Entscheidungsstichwort (Thema)

Vorlage zur Vorabentscheidung. Übergang von Unternehmen. Wahrung von Ansprüchen der Arbeitnehmer. Dienstleistungsauftrag für den Betrieb einer städtischen Musikschule. Einstellung der Tätigkeit des ersten Auftragnehmers vor dem Ende des laufenden Schuljahrs und Beauftragung eines neuen Auftragnehmers mit Beginn des darauffolgenden Schuljahrs. Verbot der Kündigung wegen Übergangs. Ausnahme.

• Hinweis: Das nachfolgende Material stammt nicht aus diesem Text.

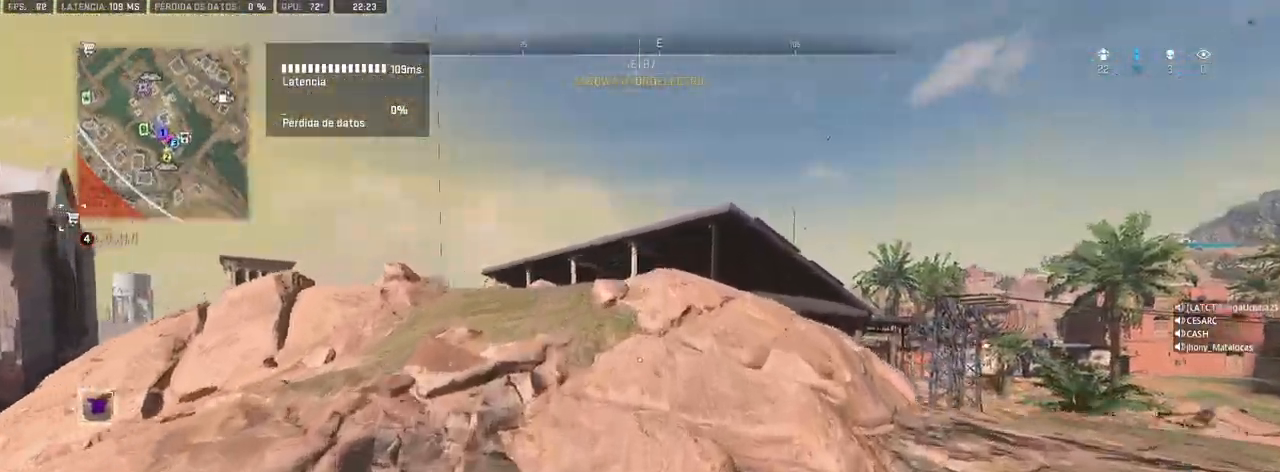
{"dt_ms": 500, "buttons": [], "left_stick": "up", "right_stick": "center", "events": [[150, "right_stick", "left"], [250, "right_stick", "center"]]}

Kündigungen aus wirtschaftlichen, technischen oder organisatorischen Gründen, die Änderungen im Bereich der Beschäftigung mit sich bringen

 

Normenkette

Richtlinie 2001/23/EG Art. 1 Abs. 1, Art. 4 Abs. 1; Charta der Grundrechte der Europäischen Union Art. 47

 

Beteiligte

Colino Sigüenza

Jorge Luís Colino Sigüenza

Fondo de Garantía Salarial (Fogasa)

Ayuntamiento de Valladolid

In-Pulso Musical SC

Miguel del Real Llorente, Administrador Concursal de Músicos y Escuela SL

Músicos y Escuela SL

 

Tenor

1. Art. 1 Abs. 1 der Richtlinie 2001/23/EG des Rates vom 12. März 2001 zur Angleichung der Rechtsvorschriften der Mitgliedstaaten über die Wahrung von Ansprüchen der Arbeitnehmer beim Übergang von Unternehmen, Betrieben oder Unternehmens- oder Betriebsteilen ist dahin auszulegen, dass ein Fall wie der im Ausgangsverfahren in Rede stehende, in dem der Auftragnehmer eines Dienstleistungsauftrags für den Betrieb einer städtischen Musikschule, dem die Stadtverwaltung sämtliche für die Ausübung dieser Tätigkeit notwendigen Betriebsmittel zur Verfügung gestellt hat, diese Tätigkeit zwei Monate vor dem Ende des laufenden Schuljahrs einstellt, die Belegschaft entlässt und die Betriebsmittel an die Stadtverwaltung zurückgibt, die erst für das darauffolgende Schuljahr einen neuen Auftrag vergibt und dem neuen Auftragnehmer dieselben Betriebsmittel überlässt, in den Anwendungsbereich dieser Richtlinie fallen kann.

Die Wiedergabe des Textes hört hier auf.